» TEXT UNDER STUDY:
################
The Benefits of Providing Preventative Care
Preventative care helps patients detect potentially serious health issues or chronic illnesses before they become costly. For example, detecting cancer early can help prevent it from spreading, leading to less costly treatments and increased chances of beating it. For Medicare and Medicaid beneficiaries, the Centers for Medicare and Medicaid Services helps patients receive quality care by encouraging practitioners to provide more preventative care screenings.
Preventative Care Reduces Cost
Through preventative care, patients can reduce costs of healthcare services, even for chronic illnesses. Detecting serious symptoms or illnesses allows patients to start proper treatment for those illnesses earlier. This helps prevent their chronic illness from spreading or becoming more serious. Through preventative care screenings, patients have a better chance at reducing the costs of health services they need in order to treat their chronic illness.
################
Dataset records:
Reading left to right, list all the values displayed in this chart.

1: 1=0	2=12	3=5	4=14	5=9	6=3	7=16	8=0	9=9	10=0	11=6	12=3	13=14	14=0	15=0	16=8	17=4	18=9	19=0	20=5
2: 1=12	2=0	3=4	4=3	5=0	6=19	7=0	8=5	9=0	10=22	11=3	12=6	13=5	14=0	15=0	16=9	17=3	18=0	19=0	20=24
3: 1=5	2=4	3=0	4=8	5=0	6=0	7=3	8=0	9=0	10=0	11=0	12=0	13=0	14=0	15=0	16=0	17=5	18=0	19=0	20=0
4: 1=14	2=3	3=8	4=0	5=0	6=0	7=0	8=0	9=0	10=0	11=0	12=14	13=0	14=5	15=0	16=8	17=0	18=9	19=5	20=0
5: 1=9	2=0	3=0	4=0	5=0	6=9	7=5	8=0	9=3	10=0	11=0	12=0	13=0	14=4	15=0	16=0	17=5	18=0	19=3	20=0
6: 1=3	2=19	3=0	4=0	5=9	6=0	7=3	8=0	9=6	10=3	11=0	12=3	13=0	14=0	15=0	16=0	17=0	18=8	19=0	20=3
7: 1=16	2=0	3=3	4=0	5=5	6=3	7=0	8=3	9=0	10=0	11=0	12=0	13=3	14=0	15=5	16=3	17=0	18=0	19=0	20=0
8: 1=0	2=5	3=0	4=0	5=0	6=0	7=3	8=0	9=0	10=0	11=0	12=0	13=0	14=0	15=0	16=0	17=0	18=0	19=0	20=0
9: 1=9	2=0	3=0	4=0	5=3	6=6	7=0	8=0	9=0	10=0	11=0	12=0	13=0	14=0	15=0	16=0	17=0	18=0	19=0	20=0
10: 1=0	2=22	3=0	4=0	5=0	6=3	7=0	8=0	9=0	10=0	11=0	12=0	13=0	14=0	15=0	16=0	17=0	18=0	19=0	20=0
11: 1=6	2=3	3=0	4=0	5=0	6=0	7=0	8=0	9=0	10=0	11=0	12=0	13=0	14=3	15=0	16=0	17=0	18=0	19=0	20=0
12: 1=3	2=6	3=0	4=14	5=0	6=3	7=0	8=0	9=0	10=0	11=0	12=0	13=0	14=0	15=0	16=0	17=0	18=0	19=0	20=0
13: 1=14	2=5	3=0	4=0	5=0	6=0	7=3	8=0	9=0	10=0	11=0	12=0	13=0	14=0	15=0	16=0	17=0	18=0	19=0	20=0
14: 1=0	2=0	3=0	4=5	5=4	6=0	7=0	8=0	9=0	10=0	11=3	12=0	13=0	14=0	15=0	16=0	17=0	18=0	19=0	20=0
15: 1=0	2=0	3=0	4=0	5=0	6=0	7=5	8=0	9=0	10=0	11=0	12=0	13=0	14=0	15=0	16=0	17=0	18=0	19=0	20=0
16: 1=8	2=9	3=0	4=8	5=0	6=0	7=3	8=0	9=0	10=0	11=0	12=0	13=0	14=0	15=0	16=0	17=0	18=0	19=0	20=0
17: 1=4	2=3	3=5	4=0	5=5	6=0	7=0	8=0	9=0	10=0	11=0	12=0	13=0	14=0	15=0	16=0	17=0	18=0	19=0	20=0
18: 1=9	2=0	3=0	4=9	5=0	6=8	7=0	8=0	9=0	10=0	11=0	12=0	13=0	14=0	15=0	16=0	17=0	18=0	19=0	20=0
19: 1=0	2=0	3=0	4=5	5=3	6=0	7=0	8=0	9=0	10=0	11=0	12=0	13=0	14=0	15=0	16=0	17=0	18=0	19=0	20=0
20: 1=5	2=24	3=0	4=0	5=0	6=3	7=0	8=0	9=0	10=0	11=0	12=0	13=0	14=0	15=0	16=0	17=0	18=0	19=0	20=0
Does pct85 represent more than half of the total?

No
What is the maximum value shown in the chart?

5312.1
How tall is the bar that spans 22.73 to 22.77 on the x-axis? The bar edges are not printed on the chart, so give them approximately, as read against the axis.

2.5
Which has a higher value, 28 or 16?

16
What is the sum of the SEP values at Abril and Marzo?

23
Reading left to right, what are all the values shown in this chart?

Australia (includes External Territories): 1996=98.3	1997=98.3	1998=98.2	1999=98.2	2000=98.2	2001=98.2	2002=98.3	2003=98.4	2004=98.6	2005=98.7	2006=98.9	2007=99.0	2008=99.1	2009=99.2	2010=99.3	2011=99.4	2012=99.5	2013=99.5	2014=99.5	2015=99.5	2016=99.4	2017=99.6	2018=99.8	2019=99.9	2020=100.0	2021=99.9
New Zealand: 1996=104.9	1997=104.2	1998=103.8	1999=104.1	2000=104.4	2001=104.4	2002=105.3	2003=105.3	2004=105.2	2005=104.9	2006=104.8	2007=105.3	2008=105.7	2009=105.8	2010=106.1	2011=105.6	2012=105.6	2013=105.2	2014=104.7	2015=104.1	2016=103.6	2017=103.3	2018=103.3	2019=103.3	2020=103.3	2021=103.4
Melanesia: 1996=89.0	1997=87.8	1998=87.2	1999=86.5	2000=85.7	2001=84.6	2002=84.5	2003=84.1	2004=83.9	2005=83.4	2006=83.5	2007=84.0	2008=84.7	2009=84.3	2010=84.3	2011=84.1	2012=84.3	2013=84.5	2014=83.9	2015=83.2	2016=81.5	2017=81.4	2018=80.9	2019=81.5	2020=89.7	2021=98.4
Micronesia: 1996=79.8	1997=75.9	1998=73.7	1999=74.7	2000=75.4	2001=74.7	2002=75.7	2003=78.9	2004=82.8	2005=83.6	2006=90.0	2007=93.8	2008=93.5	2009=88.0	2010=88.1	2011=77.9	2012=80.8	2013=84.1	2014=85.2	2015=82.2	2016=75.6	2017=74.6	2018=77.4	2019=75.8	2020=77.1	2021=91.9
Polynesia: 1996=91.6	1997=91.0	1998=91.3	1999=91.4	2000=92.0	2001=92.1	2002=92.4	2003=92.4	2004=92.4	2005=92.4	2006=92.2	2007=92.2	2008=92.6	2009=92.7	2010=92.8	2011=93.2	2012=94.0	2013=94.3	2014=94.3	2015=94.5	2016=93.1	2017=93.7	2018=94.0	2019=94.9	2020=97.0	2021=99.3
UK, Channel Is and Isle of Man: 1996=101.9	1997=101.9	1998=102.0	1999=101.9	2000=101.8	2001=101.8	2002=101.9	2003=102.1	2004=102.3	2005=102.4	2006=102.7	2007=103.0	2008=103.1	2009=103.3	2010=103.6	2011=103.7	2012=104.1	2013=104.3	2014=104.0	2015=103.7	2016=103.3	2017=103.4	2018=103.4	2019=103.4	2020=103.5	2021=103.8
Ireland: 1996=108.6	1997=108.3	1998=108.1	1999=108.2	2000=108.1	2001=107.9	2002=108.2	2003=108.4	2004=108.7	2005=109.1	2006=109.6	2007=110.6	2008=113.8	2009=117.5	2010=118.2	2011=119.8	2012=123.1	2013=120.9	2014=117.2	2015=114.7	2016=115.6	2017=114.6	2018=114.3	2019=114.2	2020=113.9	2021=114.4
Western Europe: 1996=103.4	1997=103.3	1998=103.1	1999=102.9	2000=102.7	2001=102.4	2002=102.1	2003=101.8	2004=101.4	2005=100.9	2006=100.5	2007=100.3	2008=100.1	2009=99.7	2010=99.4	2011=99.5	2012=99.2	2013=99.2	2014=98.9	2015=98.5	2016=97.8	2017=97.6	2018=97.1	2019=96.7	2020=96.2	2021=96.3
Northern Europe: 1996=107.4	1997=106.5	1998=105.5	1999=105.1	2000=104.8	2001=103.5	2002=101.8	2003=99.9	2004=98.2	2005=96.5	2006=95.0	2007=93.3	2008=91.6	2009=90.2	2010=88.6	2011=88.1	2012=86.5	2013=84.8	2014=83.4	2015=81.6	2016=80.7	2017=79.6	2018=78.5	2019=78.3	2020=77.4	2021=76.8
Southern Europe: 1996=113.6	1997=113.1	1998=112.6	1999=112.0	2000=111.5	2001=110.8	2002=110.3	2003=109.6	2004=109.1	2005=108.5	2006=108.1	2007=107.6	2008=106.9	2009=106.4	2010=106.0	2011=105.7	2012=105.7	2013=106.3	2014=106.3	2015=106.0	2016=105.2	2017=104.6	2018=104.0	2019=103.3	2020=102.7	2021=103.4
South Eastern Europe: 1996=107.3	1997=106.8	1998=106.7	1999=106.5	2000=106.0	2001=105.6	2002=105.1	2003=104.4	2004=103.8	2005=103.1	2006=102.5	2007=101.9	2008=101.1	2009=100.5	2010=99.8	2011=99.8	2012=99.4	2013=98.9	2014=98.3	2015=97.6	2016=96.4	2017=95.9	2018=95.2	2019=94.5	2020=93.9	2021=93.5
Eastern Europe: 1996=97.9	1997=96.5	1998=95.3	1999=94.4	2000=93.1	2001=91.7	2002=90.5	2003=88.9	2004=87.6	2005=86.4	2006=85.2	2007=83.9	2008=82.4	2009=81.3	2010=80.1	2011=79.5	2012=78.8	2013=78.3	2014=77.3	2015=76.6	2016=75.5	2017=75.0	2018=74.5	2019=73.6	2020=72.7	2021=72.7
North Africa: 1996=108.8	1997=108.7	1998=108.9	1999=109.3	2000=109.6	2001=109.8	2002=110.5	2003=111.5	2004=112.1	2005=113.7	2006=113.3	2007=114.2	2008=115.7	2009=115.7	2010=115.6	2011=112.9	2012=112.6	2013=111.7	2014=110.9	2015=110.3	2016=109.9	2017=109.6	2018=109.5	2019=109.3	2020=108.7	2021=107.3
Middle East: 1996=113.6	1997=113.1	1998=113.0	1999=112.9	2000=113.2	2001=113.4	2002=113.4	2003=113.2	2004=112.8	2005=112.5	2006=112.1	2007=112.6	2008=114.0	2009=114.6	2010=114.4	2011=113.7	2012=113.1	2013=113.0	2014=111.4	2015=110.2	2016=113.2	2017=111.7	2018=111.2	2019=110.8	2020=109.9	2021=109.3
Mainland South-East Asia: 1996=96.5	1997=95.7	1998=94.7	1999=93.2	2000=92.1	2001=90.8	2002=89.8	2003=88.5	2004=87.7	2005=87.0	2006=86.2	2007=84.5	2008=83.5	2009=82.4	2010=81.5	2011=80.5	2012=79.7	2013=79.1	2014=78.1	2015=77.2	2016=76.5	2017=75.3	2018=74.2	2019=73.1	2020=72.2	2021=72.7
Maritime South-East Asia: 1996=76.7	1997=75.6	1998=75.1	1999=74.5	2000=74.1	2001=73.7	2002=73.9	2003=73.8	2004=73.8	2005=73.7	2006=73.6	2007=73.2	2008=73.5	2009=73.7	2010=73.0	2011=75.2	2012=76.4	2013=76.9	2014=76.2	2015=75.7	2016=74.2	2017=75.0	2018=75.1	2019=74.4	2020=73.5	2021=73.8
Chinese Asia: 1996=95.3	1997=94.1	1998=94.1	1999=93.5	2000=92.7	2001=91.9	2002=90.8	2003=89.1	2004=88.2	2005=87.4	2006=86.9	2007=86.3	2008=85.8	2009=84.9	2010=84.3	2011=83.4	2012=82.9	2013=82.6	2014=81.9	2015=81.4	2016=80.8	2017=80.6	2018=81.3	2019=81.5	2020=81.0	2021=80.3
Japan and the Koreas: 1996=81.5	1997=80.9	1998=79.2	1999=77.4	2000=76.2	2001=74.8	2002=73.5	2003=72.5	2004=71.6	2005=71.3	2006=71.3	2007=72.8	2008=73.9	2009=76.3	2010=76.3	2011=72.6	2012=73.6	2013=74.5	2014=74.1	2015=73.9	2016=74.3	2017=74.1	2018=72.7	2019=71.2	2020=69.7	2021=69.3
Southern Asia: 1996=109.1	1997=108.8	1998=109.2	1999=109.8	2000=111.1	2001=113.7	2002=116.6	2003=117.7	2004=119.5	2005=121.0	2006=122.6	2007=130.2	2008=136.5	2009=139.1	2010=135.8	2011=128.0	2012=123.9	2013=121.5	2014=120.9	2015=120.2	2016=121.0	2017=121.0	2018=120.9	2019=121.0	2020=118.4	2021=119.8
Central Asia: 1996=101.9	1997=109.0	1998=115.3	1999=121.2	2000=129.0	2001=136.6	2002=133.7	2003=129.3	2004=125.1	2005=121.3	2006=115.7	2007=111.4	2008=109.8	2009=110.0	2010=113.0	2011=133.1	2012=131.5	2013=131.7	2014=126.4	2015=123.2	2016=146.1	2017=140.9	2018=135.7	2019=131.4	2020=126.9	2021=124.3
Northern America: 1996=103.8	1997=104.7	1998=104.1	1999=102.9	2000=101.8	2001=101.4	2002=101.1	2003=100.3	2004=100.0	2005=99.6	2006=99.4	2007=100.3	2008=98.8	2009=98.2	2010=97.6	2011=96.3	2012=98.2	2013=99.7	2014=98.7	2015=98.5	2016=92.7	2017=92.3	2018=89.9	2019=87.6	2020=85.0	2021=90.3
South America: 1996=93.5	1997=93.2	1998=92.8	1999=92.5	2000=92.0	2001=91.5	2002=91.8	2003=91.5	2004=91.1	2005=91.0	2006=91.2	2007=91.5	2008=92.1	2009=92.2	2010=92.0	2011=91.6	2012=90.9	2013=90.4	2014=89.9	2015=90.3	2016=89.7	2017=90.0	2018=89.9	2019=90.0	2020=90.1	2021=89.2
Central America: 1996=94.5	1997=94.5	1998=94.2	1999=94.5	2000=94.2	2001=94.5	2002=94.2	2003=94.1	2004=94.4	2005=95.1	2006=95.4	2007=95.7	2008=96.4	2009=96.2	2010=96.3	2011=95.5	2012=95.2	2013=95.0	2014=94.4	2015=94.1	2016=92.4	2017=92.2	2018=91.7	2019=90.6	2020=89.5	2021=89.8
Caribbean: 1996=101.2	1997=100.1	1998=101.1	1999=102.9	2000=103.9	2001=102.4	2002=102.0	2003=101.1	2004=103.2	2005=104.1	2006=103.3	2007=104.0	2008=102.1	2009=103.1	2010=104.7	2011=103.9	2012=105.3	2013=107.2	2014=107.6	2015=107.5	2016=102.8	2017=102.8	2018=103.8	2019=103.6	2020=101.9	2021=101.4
################
» TASK REQUIREMENTS:
Can you extract the passage of the preventative care text from "The Benefits of" to "preventative care screenings.", copying it word for word?

» RESULT OF THIS TASK:
The Benefits of Providing Preventative Care
Preventative care helps patients detect potentially serious health issues or chronic illnesses before they become costly. For example, detecting cancer early can help prevent it from spreading, leading to less costly treatments and increased chances of beating it. For Medicare and Medicaid beneficiaries, the Centers for Medicare and Medicaid Services helps patients receive quality care by encouraging practitioners to provide more preventative care screenings.